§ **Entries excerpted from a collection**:

########

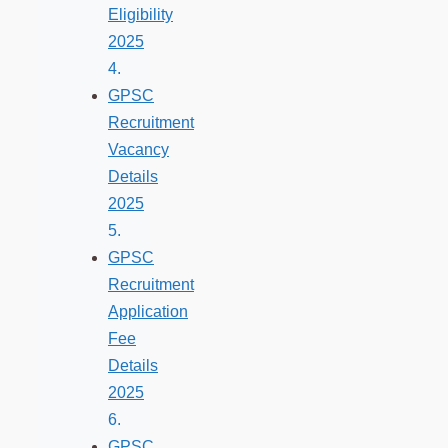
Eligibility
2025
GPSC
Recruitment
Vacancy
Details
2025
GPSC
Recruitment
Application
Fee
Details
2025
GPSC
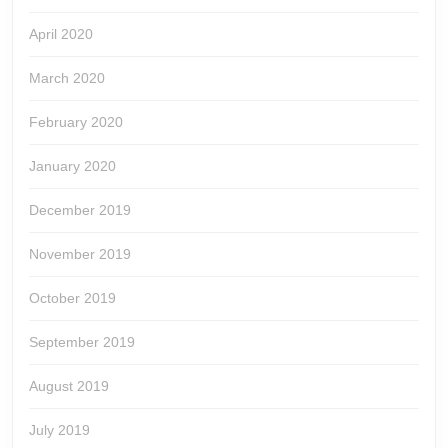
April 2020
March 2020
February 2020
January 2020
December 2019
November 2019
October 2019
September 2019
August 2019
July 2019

########

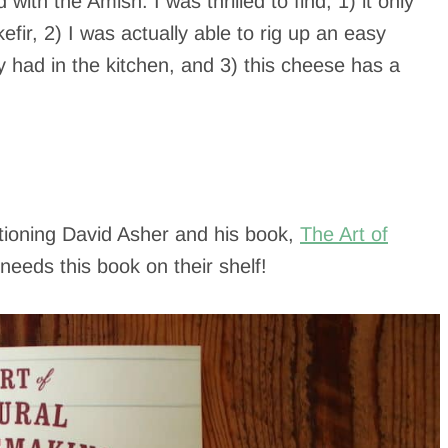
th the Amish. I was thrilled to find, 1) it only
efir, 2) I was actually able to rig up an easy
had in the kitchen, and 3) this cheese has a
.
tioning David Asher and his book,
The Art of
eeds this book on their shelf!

########

§ **What needs to be done**: Reproduce the lines above word for word, starting at the line that contains "th the Amish." and ending at the line that contains "eeds this book on their shelf!".

§ **Exercise output**:
th the Amish. I was thrilled to find, 1) it only
efir, 2) I was actually able to rig up an easy
had in the kitchen, and 3) this cheese has a
.
tioning David Asher and his book,
The Art of
eeds this book on their shelf!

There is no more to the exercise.